Not that the Wataugans were in a constant state of warfare with the Cherokee; while skirmishes with Native Americans made for exciting frontier stories, everyday life was much more complicated, Magra said.
“The biggest misconception is that Appalachia was a primitive society of isolated anti-socials,” he said. “In reality, the trans-Appalachian South was a cosmopolitan hub of land speculators, displaced farmers, runaway slaves, new immigrants, and diverse linguistic groups, all engaged in complex relations with Native Americans. Watauga tells us that frontier identity was defined by negotiated autonomy.
“They didn’t want to be outside the bounds of law.
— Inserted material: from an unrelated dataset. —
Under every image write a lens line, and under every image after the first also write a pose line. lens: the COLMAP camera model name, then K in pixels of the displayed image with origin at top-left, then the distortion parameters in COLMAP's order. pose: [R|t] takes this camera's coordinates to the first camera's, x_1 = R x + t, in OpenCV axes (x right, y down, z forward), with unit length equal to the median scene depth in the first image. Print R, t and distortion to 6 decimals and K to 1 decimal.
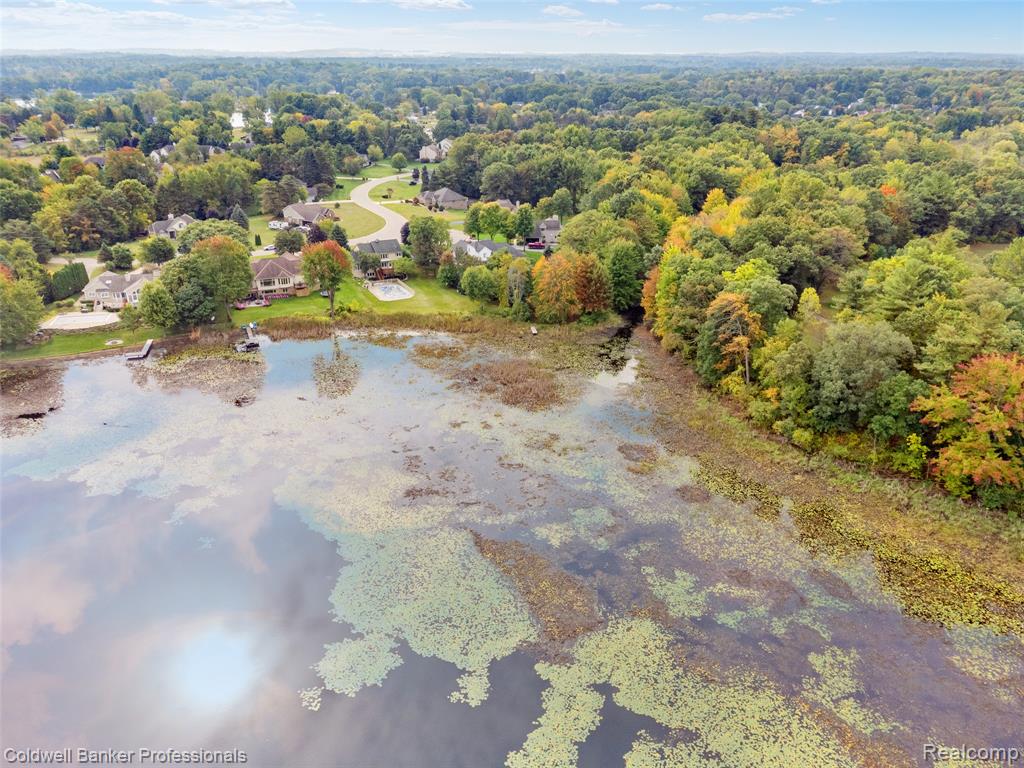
lens RADIAL K [[749.7, 0, 508.1], [0, 749.7, 386.1], [0, 0, 1]] dist [0.022494, -0.002689]
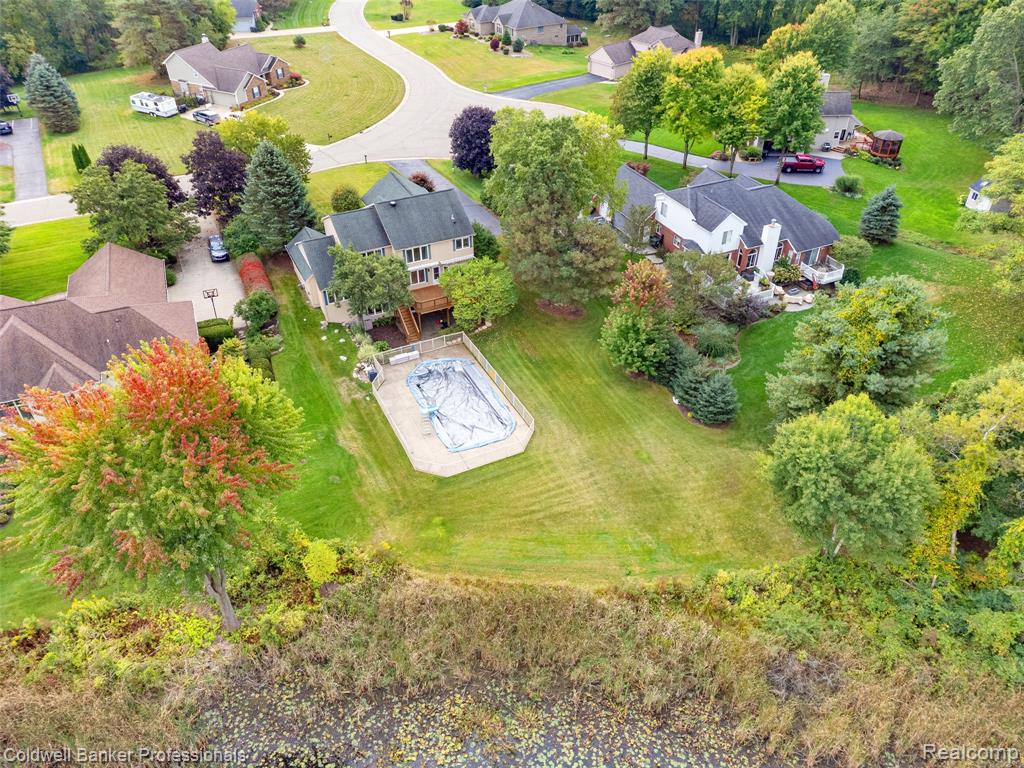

Contrary to Frederick Jackson Turner, frontier living did not produce antipathy to control. Settlers wanted the law to be local, and they wanted government to provide security.”
Which is what the Watauga Association sought to do — a model that represented frontier independence before the colonies set out to establish their own.
“At a time when many feel disconnected from governance, Watauga reminds East Tennesseans that our ancestors were among the first to demand a seat at the table,” he said. “It provides a sense of place in the larger American story that is often overlooked in national textbooks. Scholarship shouldn’t live in a silo. By bringing the Watauga story to a public forum, we bridge the gap between archival research and local pride.
“I want people to leave (the lecture) understanding that frontier is not just a place on a map, but a state of mind. You don’t need a Ph.D. to appreciate that the roots of American democracy are buried in the soil of the Watauga River valley.”
“Wataugan Self-Governance: The Trans-Appalachian South and the Declaration of Independence, 1763-1776” will be delivered at 7 p.m. Monday, March 23, in the Harold and Jean Lambert Recital Hall in the Clayton Center for the Arts. It is the third and final lecture in the Newell and Mary Lee Witherspoon Lecture Series, endowed in 2022 by Newell Witherspoon ’52 and Mary Lee Witherspoon ’56 and established to strengthen relationships between members of the campus community, as well as between the campus and the greater East Tennessee region through the creation of opportunities to learn about and discuss topics that are important, timely and of broad interest.